My point, I guess, is that oftentimes there are sound pragmatic reasons not to punish defeated states too thoroughly and to forgive violations of international law, and when that happens, the crude practice of "victor's justice" and ad hoc tribunals can get the job done pretty well. Strict rules for war crimes prosecution, on the other hand, can be somewhat inflexible, ill-suited to the realities of war and peace. Again, I think. Note that this isn't the usual criticism of the ICC, that it would restrain American might (I don't think it would), but rather than it would hinder the ability for post-conflict reconciliation. Sometimes forgiveness is the way to go.

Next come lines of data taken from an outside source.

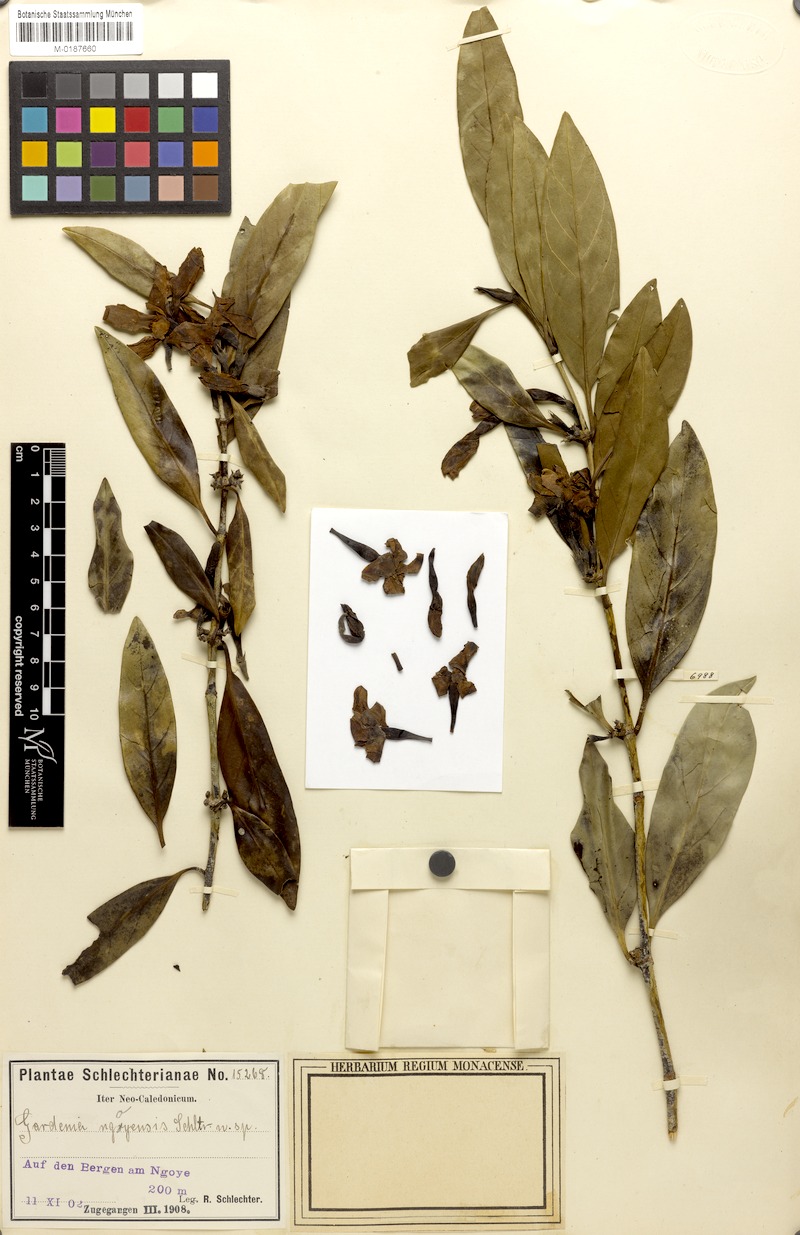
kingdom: Plantae
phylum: Tracheophyta
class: Magnoliopsida
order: Gentianales
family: Rubiaceae
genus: Atractocarpus
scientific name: Atractocarpus ngoyensis
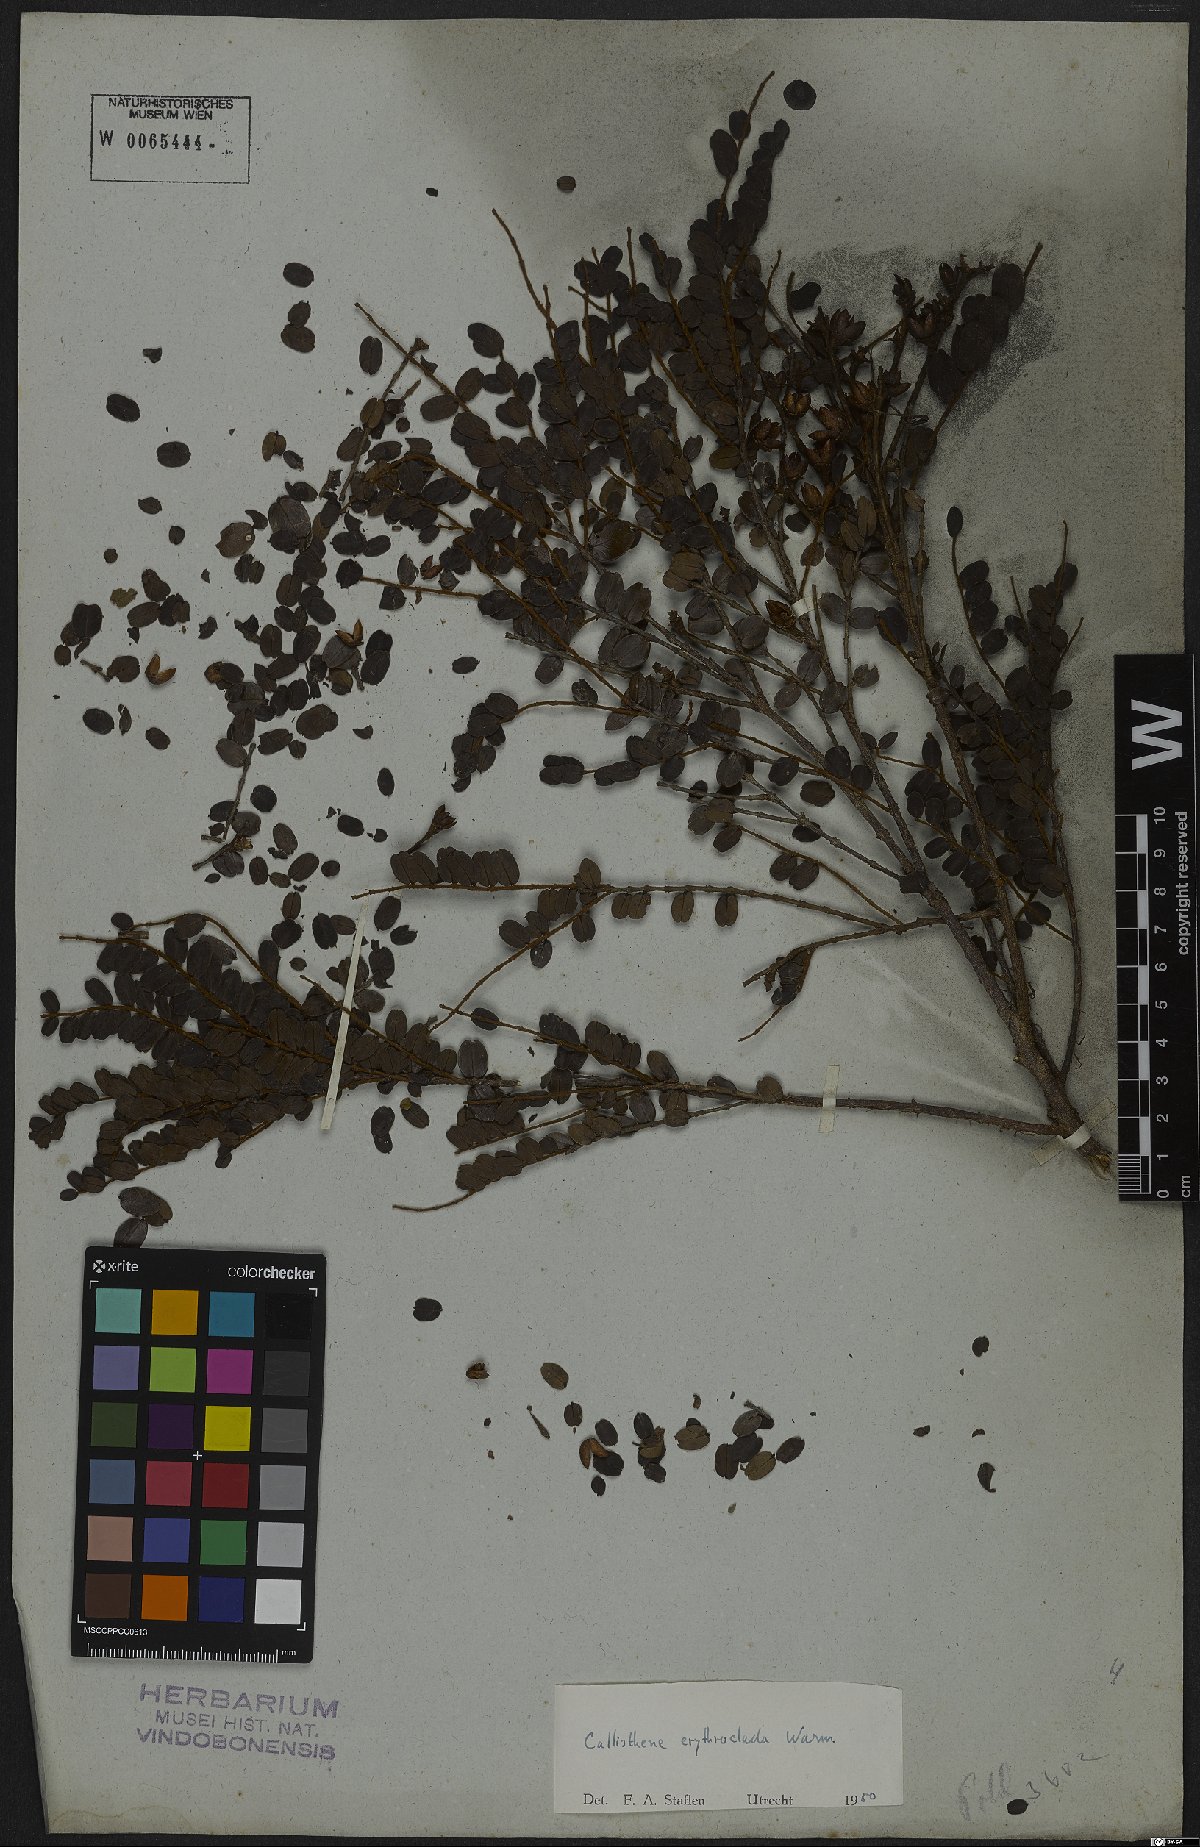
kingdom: Plantae
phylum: Tracheophyta
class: Magnoliopsida
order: Myrtales
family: Vochysiaceae
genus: Callisthene
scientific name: Callisthene erythroclada
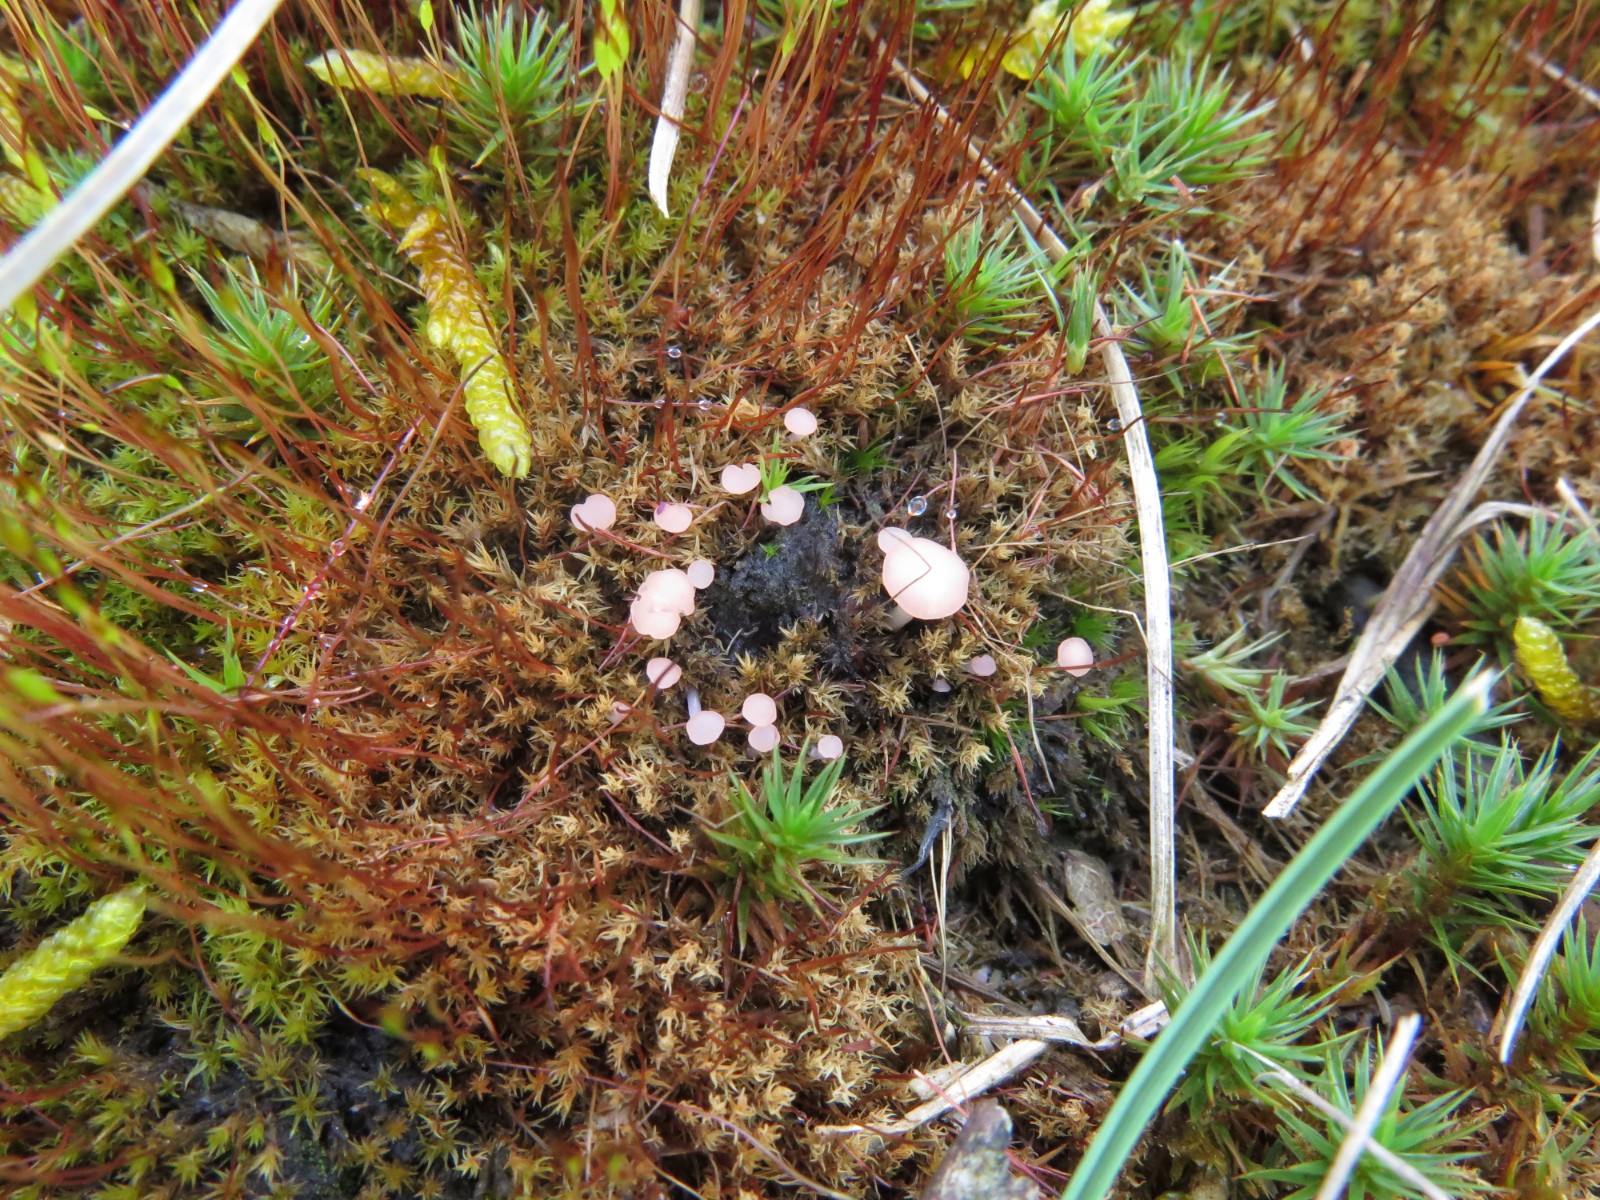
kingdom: Fungi
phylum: Ascomycota
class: Leotiomycetes
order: Helotiales
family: Hyaloscyphaceae
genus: Roseodiscus
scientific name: Roseodiscus formosus
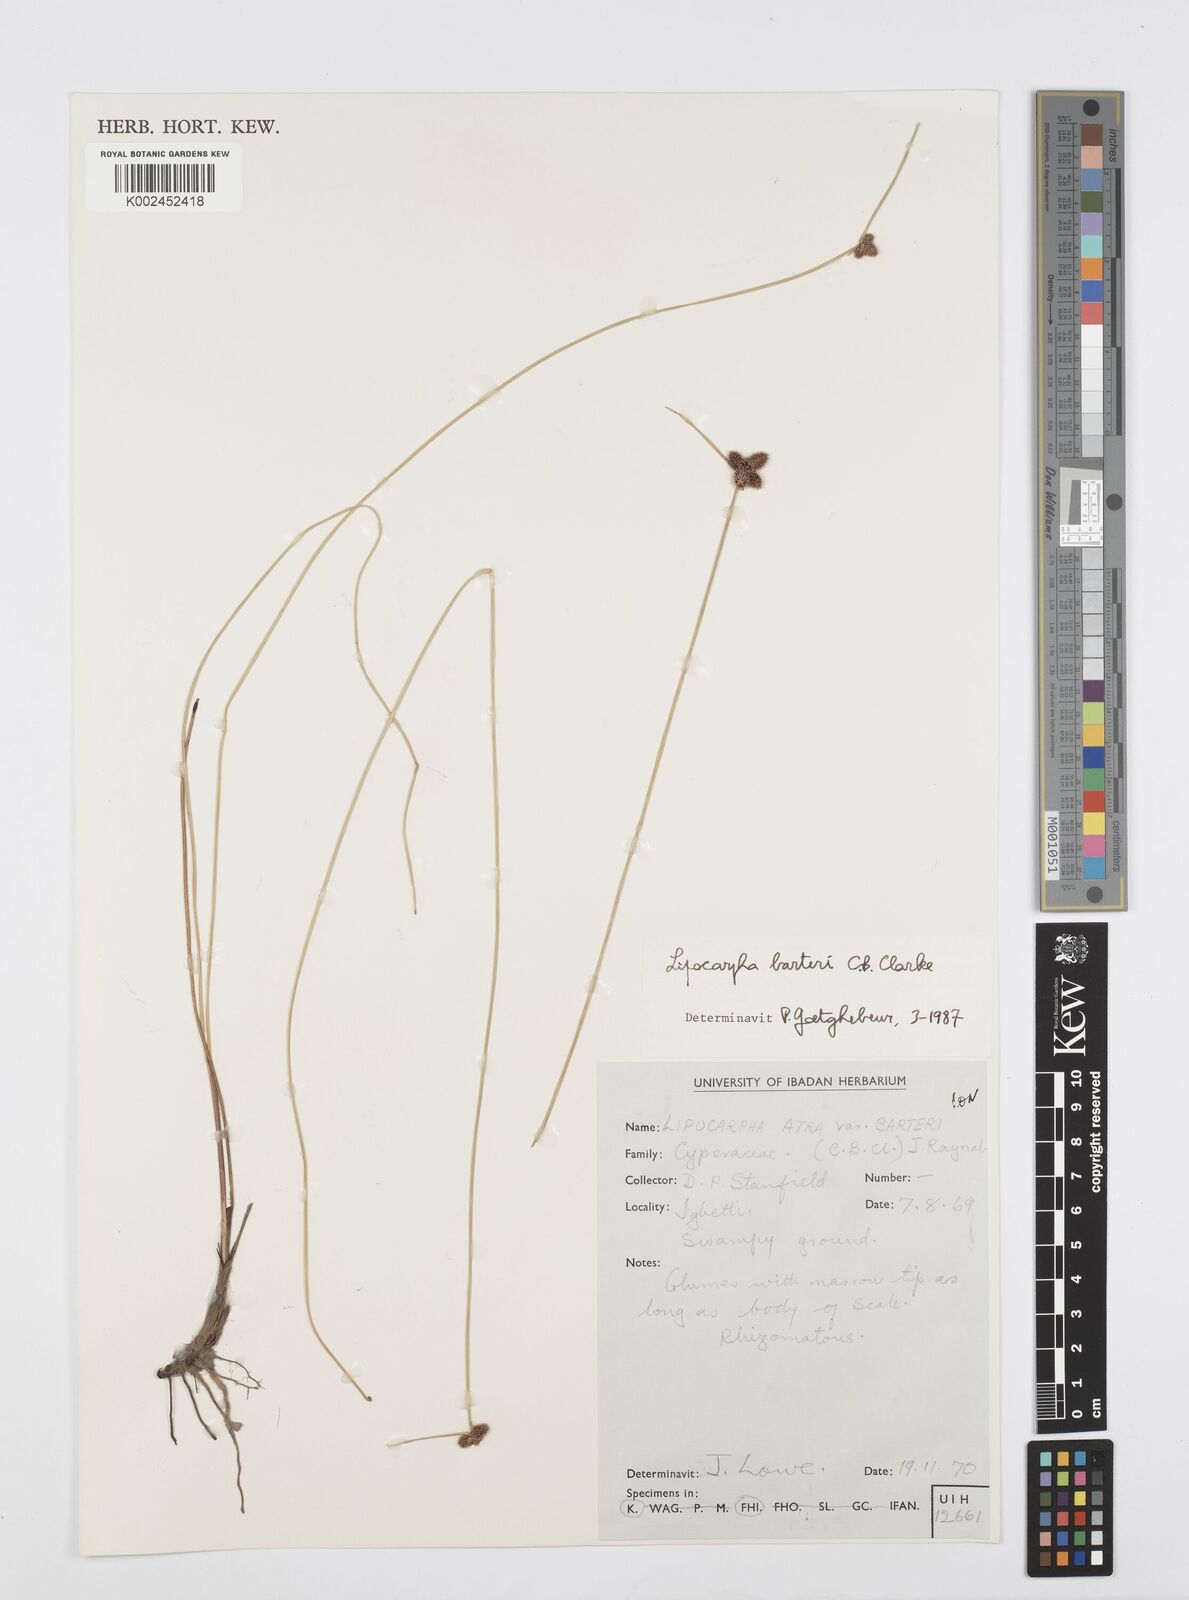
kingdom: Plantae
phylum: Tracheophyta
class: Liliopsida
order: Poales
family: Cyperaceae
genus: Cyperus
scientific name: Cyperus pustulatus
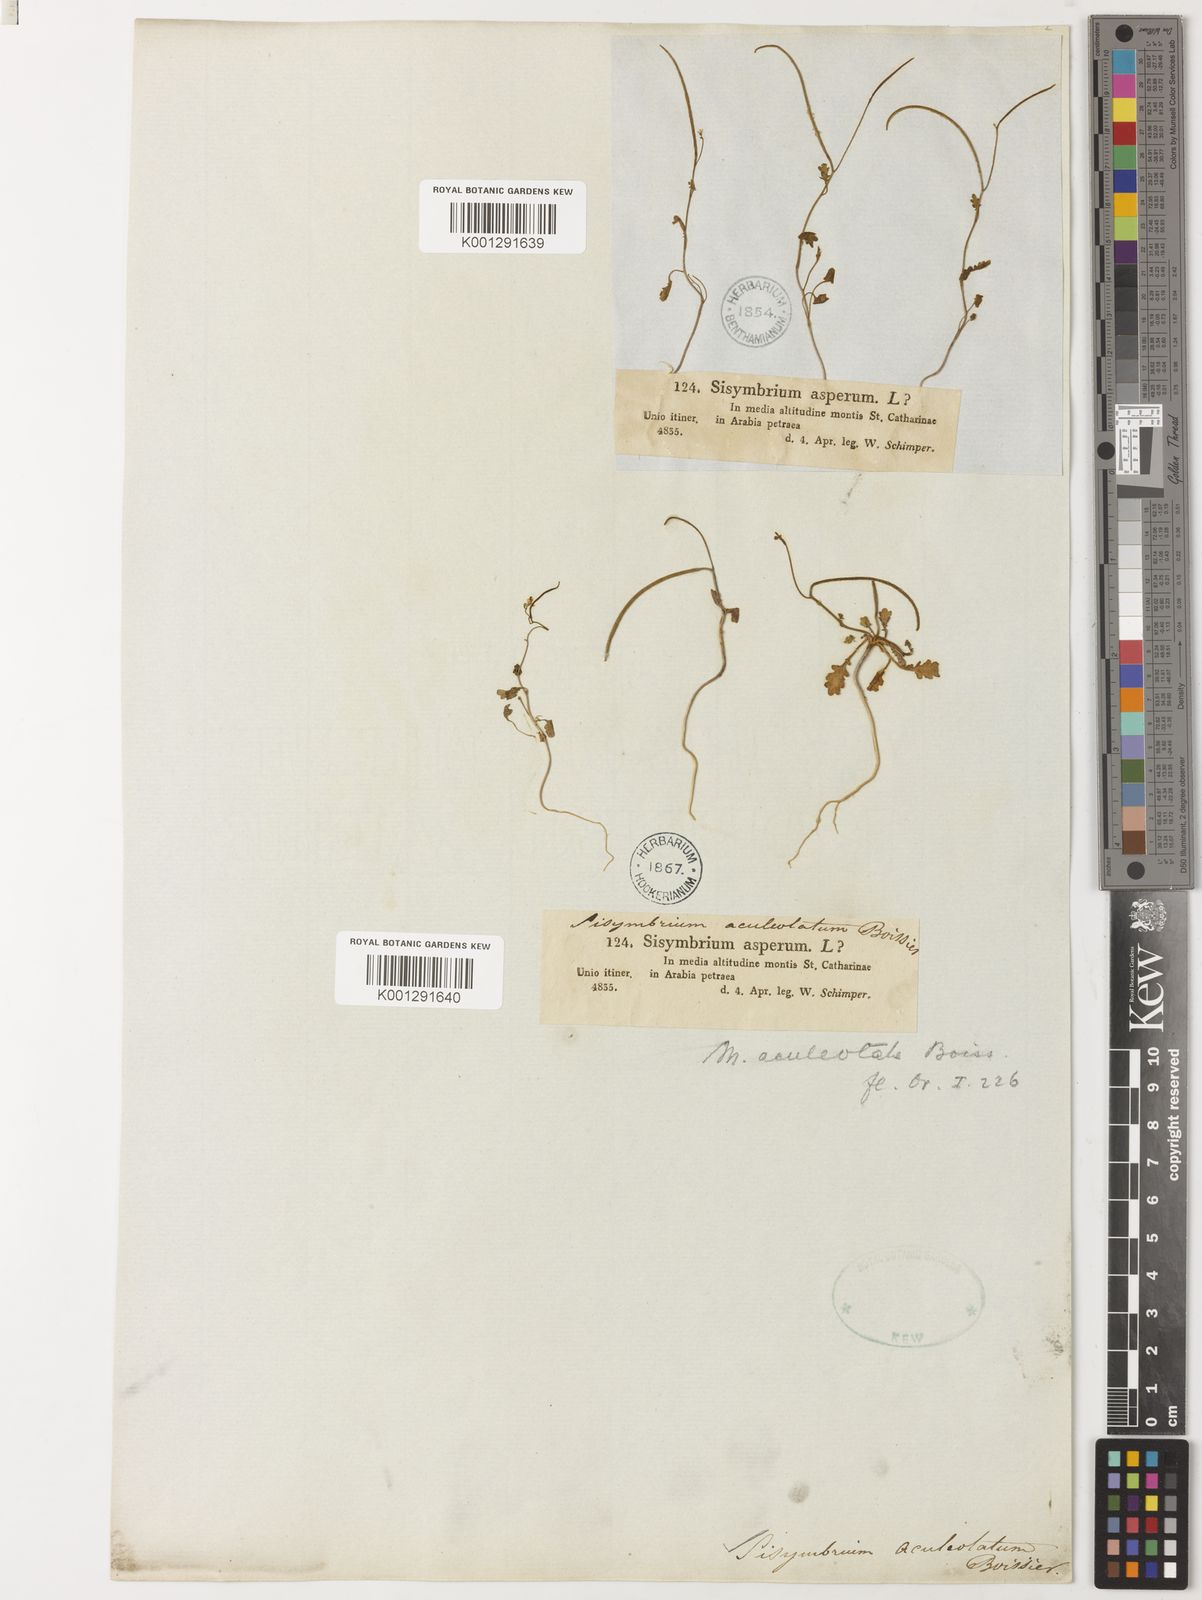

Admittedly, I've glossed over a lot of details about the ICC and war crimes tribunals, mainly because I'm somewhat ignorant, so this could all be quite wrong. But it's still, worth thinking about. My vague, vague, vague sense is that it's hard to make a principled case for the ICC that would actually reflect the reality of international relations. Nevertheless, it seems a fully-functioning ICC would provide for a nice tool to adjudicate certain conflicts, and the court would sit alongside a lot of other, more haphazard and ad hoc tools that would also be used just as frequently. But it's still a good tool! One of the benefits of the ICC, for instance, is that it would have an already-established infrastructure, so it would cost less to do your run-of-the-mill prosecutions (don't need to set up a brand new court each time). But more flexibility seems necessary, unless I'm misinterpreting something, which is possible.

(Also, there's a strong counter-argument here. If leaders of the future knew that they were more likely to be prosecuted under a strict and inflexible ICC regime, they would be less likely to violate international law in the first place. So you swap the benefit of forgiveness for the benefit of deterrence. Something tells me we had a similar debate to this a few weeks ago, over bankruptcy laws… Personally, I think deterrence is overrated—and also, the strict threat of prosecution may make many war criminals more reluctant to surrender, as was the case with Serbia, no?)